How To Help Kids Handle Transitions
Transitions can be tough for human beings, especially young children who struggle to control their emotions. Humans are creatures of habit, inclined to develop routines. This is especially true for kids. With kids, however, it can be difficult to break them out of a routine and move on to another phase of their life.
To put it quite simply, transitions occur when children have to stop one activity and move away from a routine to proceed to other activities or through life changes. One of the most prominent transitions kids go through is when they graduate from preschool and transition to big school. In the latter, they’ll face more challenges, like gaining independence, lessening their tendency to hover by their parents, and getting used to many more classmates, to name a few.
Dealing with this can be challenging for a parent, too, but you both can work through this as a team. Here are ways to help children cope better with transitions and routine changes.
Communicate With Your Child
Communicating with your child is the only way for you to be aware of their feelings. Children go through transitions differently; some have it easy, while others find it a bit more challenging. Talk to your child as they go through this significant change in their life so you know what they’re feeling and what you can do to help them.
In most instances, transitions are hard for kids because of their fears. If you can help calm down their fears by assuring them that they don’t have to go through this change alone, they won’t have to dread the transition so much.
With your narrative, you can change the scenario from negative to positive, where this time around, your child will be looking forward to this new phase in their life.
Make Goodbyes Easier
Goodbyes are always the hardest for children, mainly because they find comfort in being with their parents. If this transition is going to be their first time away from you, you can expect the situation to be even more challenging.
Make goodbyes easier by helping them understand that you’re not going away. It’s just a temporary goodbye for at least a few hours. When they’re done with school, you’ll be there outside the school gate, for instance, waiting for them.
That being said, it’s essential to be consistent and punctual. Remember dismissal time, and be sure to wait before that time. If you’re late, you’re only making the transition harder for your kid because they’ll have added fears that no one’s coming to pick them up.

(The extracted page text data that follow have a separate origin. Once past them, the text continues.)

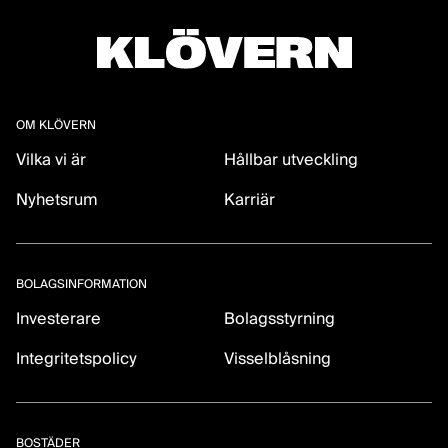
OM KLÖVERN
Vilka vi är
Hållbar utveckling
Nyhetsrum
Karriär
BOLAGSINFORMATION
Investerare
Bolagsstyrning
Integritetspolicy
Visselblåsning
BOSTÄDER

Allow Them To Join In The Preparation
If the transition is due to moving to another state (or home), as stressful as it might be, let the kids join in every decision-making whenever possible. The same holds for big schools. Take them with you as you do school supplies shopping, where you also give them a chance to choose their school supplies.
The more involved the children are, the less foreign this change will feel to them. They can be more attuned to enjoying the whole process because they know what to expect. They’d likely be excited to move into their new home to enjoy their new room or look forward to a new school so they can use the supplies they’ve just bought.
These are only little things that go a long way in helping ease the negative emotions a kid feels about any major life transitions.
Validate Your Kid’s Feelings
Parents often worry that their kid’s big feelings get amplified if they validate them. However, the opposite is true. Having someone genuinely understand their feelings allows children to process their emotions better and eventually let go.
This suggestion, therefore, goes hand in hand with communicating with your child. When you do so, you’re not just talking to them and getting a grasp of what they feel but also validating how they feel: ‘It’s okay, sweetie. Mom’s been there too. I understand you. I’ve also had to move from kindergarten to first grade in a new school.’
Sometimes, kids need to feel understood. And when you give them that, you’re also enabling a newfound sense of confidence they may have never even thought they’d be able to gather.
Smoother Transition To Help Your Child
True enough, change is the only constant thing in this world. It’s often labeled as inevitable, which children and adults will eventually face at certain points in their lives. This is where transitions come in. For children, transitions can be a stressful time, where they’ll find it hard to navigate through their emotions and adjust to what is the new norm in life. Try out the strategies above so that, hopefully, you can foster a smoother transition for your kid and the whole family going through the same.